1,000 Greek bank branches chanced a stampede in order to open their doors to the country’s retirees on Wednesday.
The scene was somewhat chaotic as pensioners formed long lines and the country’s elderly attempted to squeeze through the doors in order to access pension payments.
As Bloomberg reports, payouts were rationed and disbursals were limited according to last name. Here’s more:
It’s a day of fresh indignities for the people of Greece.
About a third of the nation’s depleted banks cracked open their doors after being closed for three days. But all they did was ration pension payments, hours after the country became the first advanced economy to miss a payment to the International Monetary Fund and its bailout program expired.
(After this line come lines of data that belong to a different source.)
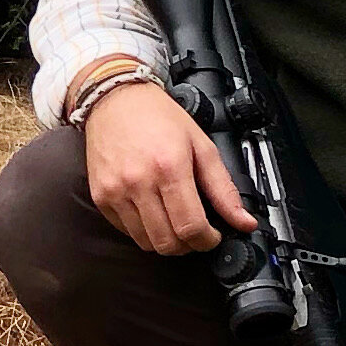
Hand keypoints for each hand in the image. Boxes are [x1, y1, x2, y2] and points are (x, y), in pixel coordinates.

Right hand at [83, 79, 250, 255]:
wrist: (115, 100)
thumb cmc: (158, 118)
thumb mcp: (201, 146)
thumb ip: (224, 189)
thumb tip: (244, 222)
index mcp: (169, 167)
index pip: (190, 226)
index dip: (207, 240)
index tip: (212, 235)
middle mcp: (139, 181)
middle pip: (168, 242)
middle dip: (188, 244)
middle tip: (195, 230)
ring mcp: (115, 191)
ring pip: (146, 242)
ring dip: (165, 240)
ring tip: (173, 221)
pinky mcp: (100, 196)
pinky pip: (126, 231)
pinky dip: (143, 230)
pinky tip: (152, 211)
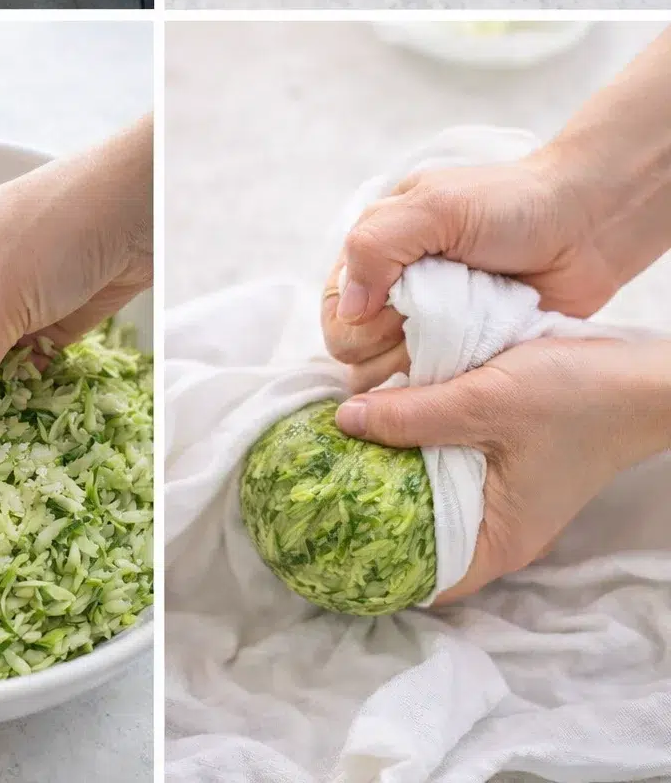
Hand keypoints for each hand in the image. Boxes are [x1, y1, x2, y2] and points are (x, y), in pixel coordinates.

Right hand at [322, 153, 619, 390]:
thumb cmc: (507, 204)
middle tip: (427, 324)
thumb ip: (376, 246)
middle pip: (355, 347)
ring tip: (455, 343)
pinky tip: (466, 370)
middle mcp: (398, 293)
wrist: (583, 226)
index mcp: (379, 251)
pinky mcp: (467, 356)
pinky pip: (436, 389)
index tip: (387, 311)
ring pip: (391, 375)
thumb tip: (347, 309)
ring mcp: (432, 328)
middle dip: (383, 343)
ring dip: (413, 367)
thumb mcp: (432, 207)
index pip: (334, 304)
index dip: (351, 319)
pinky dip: (442, 386)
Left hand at [334, 337, 670, 600]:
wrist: (637, 376)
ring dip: (393, 473)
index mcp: (496, 541)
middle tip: (318, 480)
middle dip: (371, 511)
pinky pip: (449, 470)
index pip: (420, 578)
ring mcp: (504, 499)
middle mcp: (498, 531)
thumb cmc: (571, 397)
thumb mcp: (483, 402)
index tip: (325, 531)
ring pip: (431, 498)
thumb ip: (412, 415)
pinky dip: (419, 452)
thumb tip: (343, 421)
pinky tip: (388, 423)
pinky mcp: (507, 467)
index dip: (370, 560)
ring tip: (340, 450)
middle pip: (420, 535)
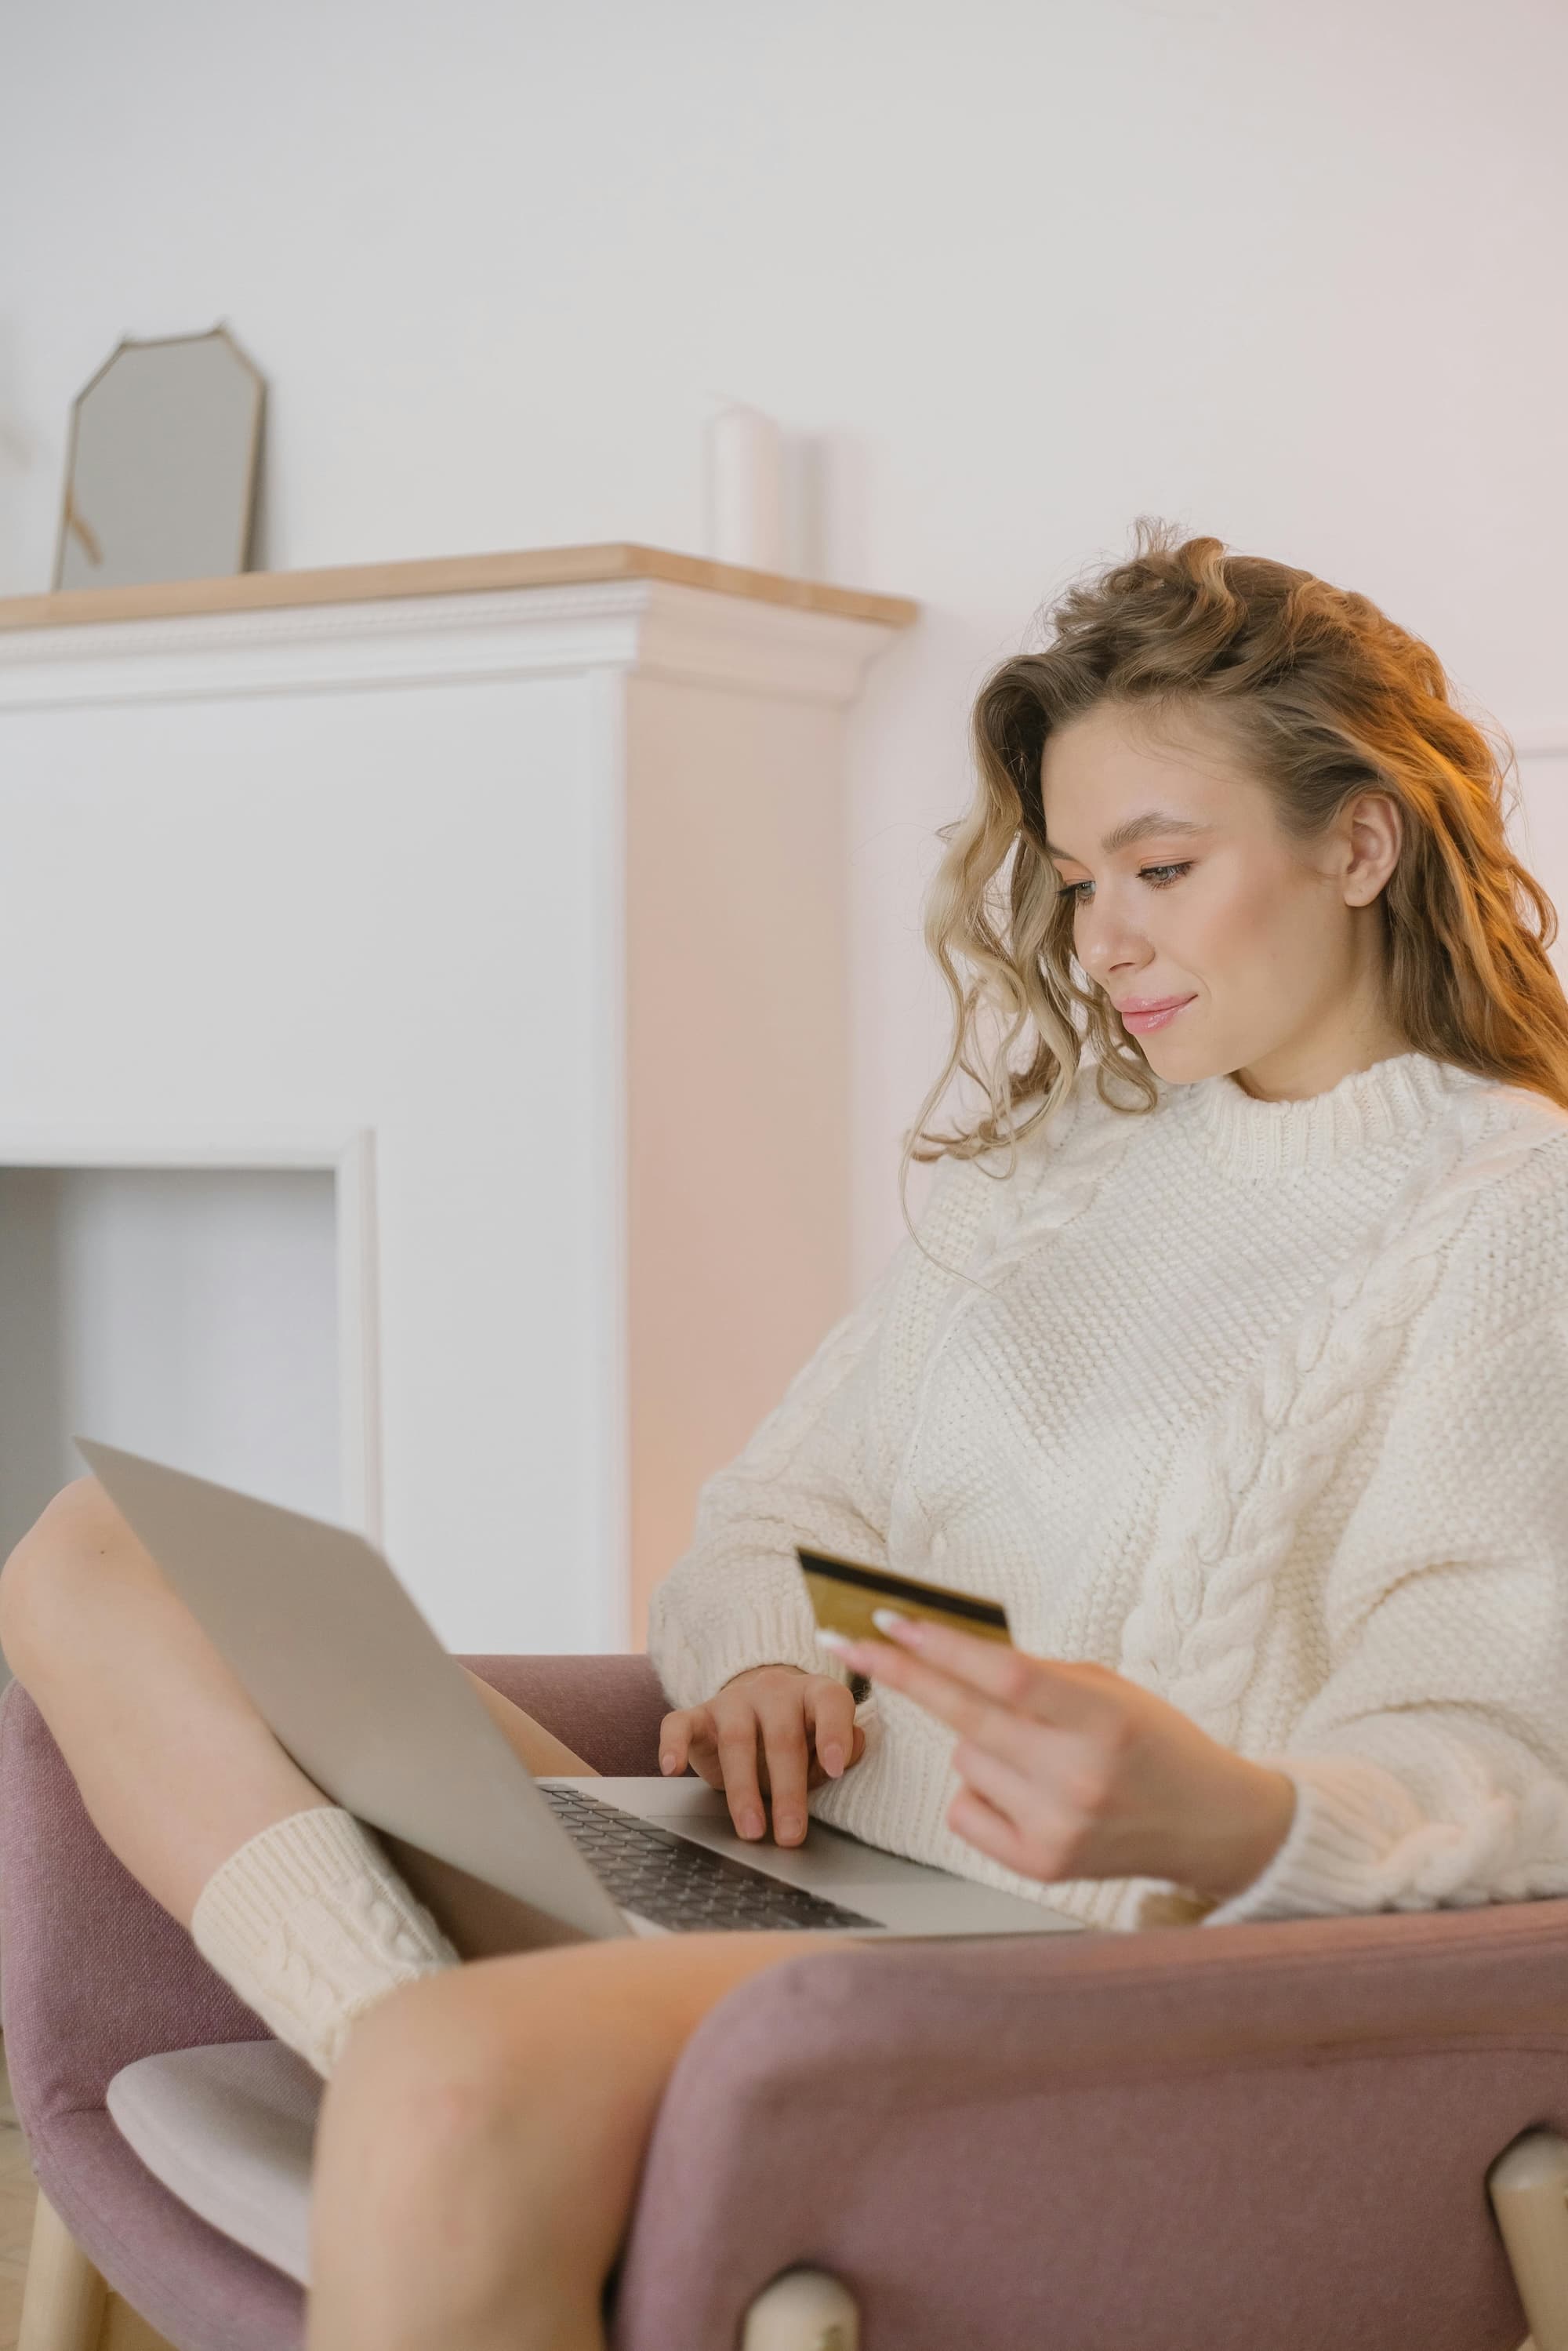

On the third day of capital controls, a few dozen pensioners lined up by 7 a.m. at a central Athens branch of the National Bank of Greece, an hour before opening time. They were to receive a maximum of 120 euros ($133), compared with the average monthly payment of about 600 euros. Many left with nothing after the manager said only those with last names starting with the letters A through K would get paid.
“Not only will I have to queue for hours at the bank in the hope of getting 120 euros, but I’ll have a two-hour round trip,” said Dimitris Danaos, 77, a retired local government worker who was making the bus journey from his home outside the Greek capital to the suburb of Glyfada.
AFP has more color:
In chaotic scenes, thousands of angry elderly Greeks on Wednesday besieged the nation’s crisis-hit banks, which have reopened to allow them to withdraw vital cash from their state pensions.
“Let them go to hell!” said one pensioner waiting to get his money, after failed talks between Athens and international creditors sparked a week-long banking shutdown.